米国のクイズ番組「ジョパディ!」でクイズ王と対戦したIBM Watson(YouTubeより)

 人間が話しかけた内容や人間同士の会話をAI(人工知能)が正しく理解し、必要としている情報を教えてくれたり、アドバイスしてくれたりする。SF映画やコミックに描かれてきたような近未来が、あらゆるビジネスにおいて現実になろうとしている。

 コンピュータは人間の言葉やその意図を理解できるのだろうか? こんな命題に米IBMが開発した人工知能(AI)「IBM Watson」は一定の解を示した。

 既報の通り、IBMはスーパーコンピュータ「ディープブルー」でチェスの世界チャンピオンに挑んで1997年に勝利した。次の手以降の展開を読む「先読み」が重要とされるチェスで、ディープブルーは1秒間に2億手先までを読む力を備え、計算と記憶能力で人間を凌駕した。

クイズ番組でクイズ王と勝負!

 IBMは次なる目標として「クイズで人間を超える」ことを目指した。そしてWatsonを開発し、米国のクイズ番組「ジョパディ!」でクイズ王たちに挑戦した。

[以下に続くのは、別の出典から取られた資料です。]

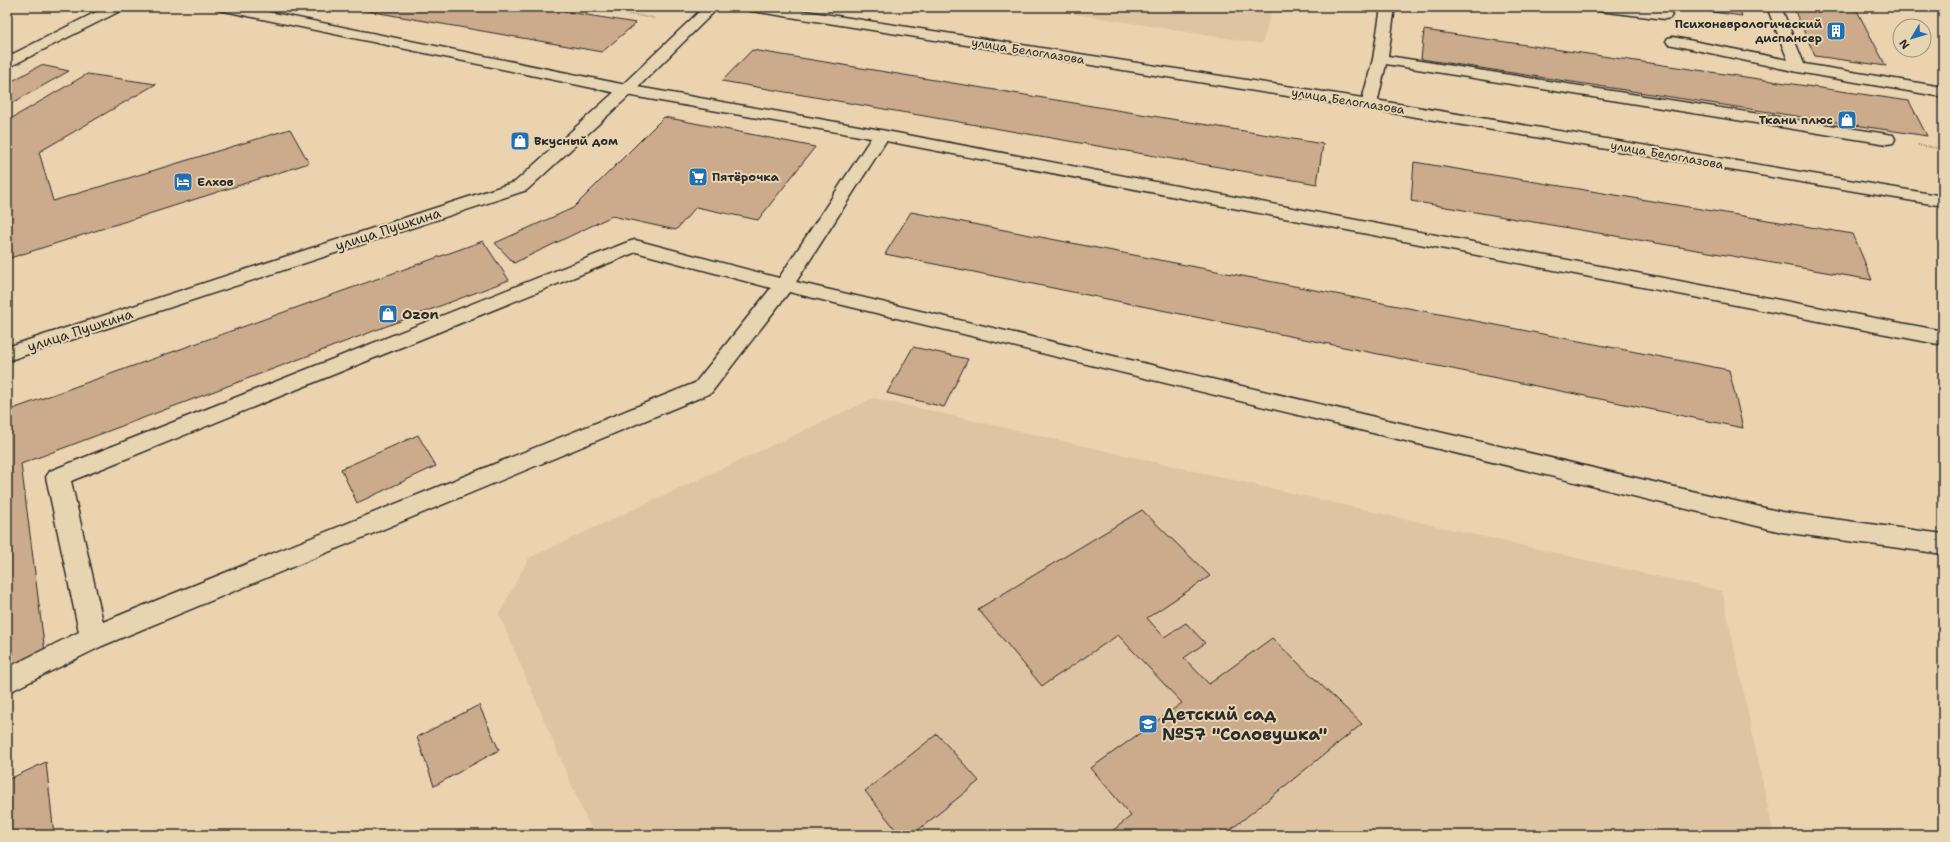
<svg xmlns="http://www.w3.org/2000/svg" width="1950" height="842" font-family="'Shantell Sans',sans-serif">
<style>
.built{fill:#dec4a2}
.building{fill:#cbab8c;stroke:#2b2b2b}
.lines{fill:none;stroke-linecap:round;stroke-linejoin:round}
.service-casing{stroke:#2b2b2b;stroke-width:3}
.minor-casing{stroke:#2b2b2b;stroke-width:3}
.tertiary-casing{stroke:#2b2b2b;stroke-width:3}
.path{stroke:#2b2b2b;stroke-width:2;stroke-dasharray:0.5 2;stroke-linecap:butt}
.service{fill:#e7d5b2;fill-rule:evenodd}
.minor{fill:#e7d5b2;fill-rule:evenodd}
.tertiary{fill:#e7d5b2;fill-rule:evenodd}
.labels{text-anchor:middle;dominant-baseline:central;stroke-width:4;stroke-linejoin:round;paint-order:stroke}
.far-poi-label{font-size:12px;font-weight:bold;fill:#2b2b2b;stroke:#e7d5b2;text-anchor:start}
.far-street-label{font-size:12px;fill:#2b2b2b;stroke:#e7d5b2}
.street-label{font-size:14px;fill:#2b2b2b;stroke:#e7d5b2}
.poi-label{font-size:14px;font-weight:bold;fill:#2b2b2b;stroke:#e7d5b2;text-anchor:start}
.near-poi-label{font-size:17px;font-weight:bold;fill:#2b2b2b;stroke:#e7d5b2;text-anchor:start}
</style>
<rect width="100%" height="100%" fill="#ecd3af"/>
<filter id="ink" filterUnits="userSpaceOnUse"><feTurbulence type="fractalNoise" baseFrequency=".025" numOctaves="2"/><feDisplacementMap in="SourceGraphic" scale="8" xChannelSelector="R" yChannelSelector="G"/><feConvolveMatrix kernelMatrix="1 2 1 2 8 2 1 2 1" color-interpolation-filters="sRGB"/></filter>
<g filter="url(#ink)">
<g class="built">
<path d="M 1032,7 L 1273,7 L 1262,44 Z"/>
<path d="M 874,398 L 1722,591 L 1774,835 L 593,835 L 499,614 L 529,558 Z"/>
</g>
<g class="building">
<path d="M 345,7 L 538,7 L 636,23 L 602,52 Z"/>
<path d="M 1689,7 L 1739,7 L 1742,16 L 1690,9 Z"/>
<path d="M 1793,7 L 1855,7 L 1886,66 L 1815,56 Z"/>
<path d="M 1424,30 L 1909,101 L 1927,136 L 1421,59 Z"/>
<path d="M 752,50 L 1323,144 L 1317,184 L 722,81 Z"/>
<path d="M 41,65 L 69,71 L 7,106 L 7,84 Z"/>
<path d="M 87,74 L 156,84 L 39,152 L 53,201 L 290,129 L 309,163 L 7,259 L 7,121 Z"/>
<path d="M 664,117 L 815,147 L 758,220 L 696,207 L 676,230 L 612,216 L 514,263 L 495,243 L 573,208 Z"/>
<path d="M 1414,162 L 1853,234 L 1872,280 L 1411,201 Z"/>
<path d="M 911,212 L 1729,370 L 1743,428 L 885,254 Z"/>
<path d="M 483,241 L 509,280 L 21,464 L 45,652 L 7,669 L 7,411 Z"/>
<path d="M 913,347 L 968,359 L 944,407 L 887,393 Z"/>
<path d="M 418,435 L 436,466 L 357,503 L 341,469 Z"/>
<path d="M 1142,510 L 1210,576 L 1147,618 L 1164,637 L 1186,623 L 1205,643 L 1184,658 L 1209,684 L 1272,638 L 1362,724 L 1224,835 L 1107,835 L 1131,816 L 1091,768 L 1182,703 L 1118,635 L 1042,686 L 978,609 Z"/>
<path d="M 479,705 L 499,750 L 434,786 L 417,737 Z"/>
<path d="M 937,734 L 979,781 L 912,835 L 900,835 L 865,791 Z"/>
<path d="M 46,762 L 54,835 L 7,835 L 7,780 Z"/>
</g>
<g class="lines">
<g class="service-casing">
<g id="service">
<path d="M 217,7 L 244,7 L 626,85 L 881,130 L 1943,331 L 1943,345 L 886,141 L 796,282 L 1782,512 L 1943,534 L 1943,554 L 1782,532 L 789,292 L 711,393 L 102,646 L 7,693 L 7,668 L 79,632 L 46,477 L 50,471 L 628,242 L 635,240 L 779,278 L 871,138 L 626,95 L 224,11 L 219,10 ZM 636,252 L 771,288 L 695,383 L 103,622 L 71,481 Z"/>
<path d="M 1381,7 L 1395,7 L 1388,56 L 1887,134 L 1893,135 L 1895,139 L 1893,143 L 1887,144 L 1386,64 L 1377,104 L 1375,107 L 1369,109 L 1363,107 L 1361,104 L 1373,59 Z"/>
<path d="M 1592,7 L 1634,7 L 1665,11 L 1670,12 L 1672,15 L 1670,18 L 1665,19 L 1599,11 L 1594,10 Z"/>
<path d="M 1767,7 L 1781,7 L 1804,64 L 1943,87 L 1943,97 L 1798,72 L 1673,45 L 1668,44 L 1666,41 L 1668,38 L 1673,37 L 1788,60 Z"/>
</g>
</g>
<g class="minor-casing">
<path id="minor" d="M 704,7 L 719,7 L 632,93 L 527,190 L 7,361 L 7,347 L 515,182 L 620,87 Z"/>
</g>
<g class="tertiary-casing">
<g id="tertiary">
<path d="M 106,7 L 124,7 L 122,10 L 7,68 L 7,57 Z"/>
<path d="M 745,7 L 779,7 L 1369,99 L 1943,196 L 1943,206 L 1369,109 L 752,11 L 747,10 Z"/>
</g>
</g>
<g class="path">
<path d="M 582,7 L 654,18"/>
<path d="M 1918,145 L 1943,149"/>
</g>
<use href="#service" class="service"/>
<use href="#minor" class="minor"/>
<use href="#tertiary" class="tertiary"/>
</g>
</g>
<defs>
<g id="building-square" transform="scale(1)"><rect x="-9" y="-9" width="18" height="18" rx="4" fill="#1f6fb2" stroke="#e7d5b2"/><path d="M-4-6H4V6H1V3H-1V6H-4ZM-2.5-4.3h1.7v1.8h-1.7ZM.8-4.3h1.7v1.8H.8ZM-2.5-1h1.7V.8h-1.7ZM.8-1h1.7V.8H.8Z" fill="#fff"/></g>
<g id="shop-square" transform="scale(1)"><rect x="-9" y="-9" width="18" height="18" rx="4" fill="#1f6fb2" stroke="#e7d5b2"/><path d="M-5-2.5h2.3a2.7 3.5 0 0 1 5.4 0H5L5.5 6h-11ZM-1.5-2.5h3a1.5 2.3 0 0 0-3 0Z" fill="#fff"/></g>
<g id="supermarket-square" transform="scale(1)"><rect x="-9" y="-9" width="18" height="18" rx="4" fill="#1f6fb2" stroke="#e7d5b2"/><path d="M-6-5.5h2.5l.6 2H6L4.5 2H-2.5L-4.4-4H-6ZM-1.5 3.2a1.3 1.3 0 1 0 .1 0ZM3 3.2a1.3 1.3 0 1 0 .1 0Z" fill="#fff"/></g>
<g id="hotel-square" transform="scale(1)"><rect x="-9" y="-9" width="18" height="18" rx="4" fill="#1f6fb2" stroke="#e7d5b2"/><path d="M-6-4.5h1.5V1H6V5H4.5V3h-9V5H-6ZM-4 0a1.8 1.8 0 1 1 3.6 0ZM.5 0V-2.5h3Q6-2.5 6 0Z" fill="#fff"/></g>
<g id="school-square" transform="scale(1)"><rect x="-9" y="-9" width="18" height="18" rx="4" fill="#1f6fb2" stroke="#e7d5b2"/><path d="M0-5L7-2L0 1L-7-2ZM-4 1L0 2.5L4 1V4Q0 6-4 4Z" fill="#fff"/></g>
</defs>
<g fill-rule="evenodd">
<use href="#building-square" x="1836" y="31"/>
<use href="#shop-square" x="1847" y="120"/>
<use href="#shop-square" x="520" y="141"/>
<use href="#supermarket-square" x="698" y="177"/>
<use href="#hotel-square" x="183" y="182"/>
<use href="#shop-square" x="388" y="314"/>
<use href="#school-square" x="1148" y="724"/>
</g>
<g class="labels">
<g class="far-poi-label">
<text x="1822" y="24" text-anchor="end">Психоневрологический<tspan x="1822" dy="14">диспансер</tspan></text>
<text x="1833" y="120" text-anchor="end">Ткани плюс</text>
<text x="534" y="141">Вкусный дом</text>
<text x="712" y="177">Пятёрочка</text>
<text x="197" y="182">Елхов</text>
</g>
<g class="far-street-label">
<text transform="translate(1028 51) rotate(9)">улица Белоглазова</text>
<text transform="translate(1348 101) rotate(9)">улица Белоглазова</text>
<text transform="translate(1667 155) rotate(10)">улица Белоглазова</text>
</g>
<g class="street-label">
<text transform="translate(388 229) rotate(-18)">улица Пушкина</text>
<text transform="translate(80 330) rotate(-18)">улица Пушкина</text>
</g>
<g class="poi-label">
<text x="402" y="314">Ozon</text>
</g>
<g class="near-poi-label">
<text x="1162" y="714">Детский сад<tspan x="1162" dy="20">№57 "Соловушка"</tspan></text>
</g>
</g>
<rect width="1950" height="842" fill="none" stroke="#e7d5b2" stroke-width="24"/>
<rect x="12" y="12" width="1926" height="818" fill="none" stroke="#2b2b2b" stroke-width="1.5" filter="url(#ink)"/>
<g transform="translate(1912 38) rotate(232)"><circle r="19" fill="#e7d5b2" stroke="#9c917c"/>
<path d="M0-3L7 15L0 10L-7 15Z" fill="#1f6fb2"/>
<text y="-6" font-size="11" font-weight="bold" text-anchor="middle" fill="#2b2b2b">N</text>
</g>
</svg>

 この挑戦に対しては、大きく2つの見方があった。ひとつは、「コンピュータなんだから知識は豊富だろう。クイズなら勝って当然だ」というもの。もうひとつは、「そんなこと無理に決まっている」という真逆の予測である。ソフトウェア技術者の多くは後者の見解だった。クイズに正解するには、何よりもまずWatsonが人間の言語を正しく理解しなければならないからだ。Watsonはジョパディ!で他の参加者と同じ席につき、人間に向けて「自然言語」で出題されるクイズに答える必要があった。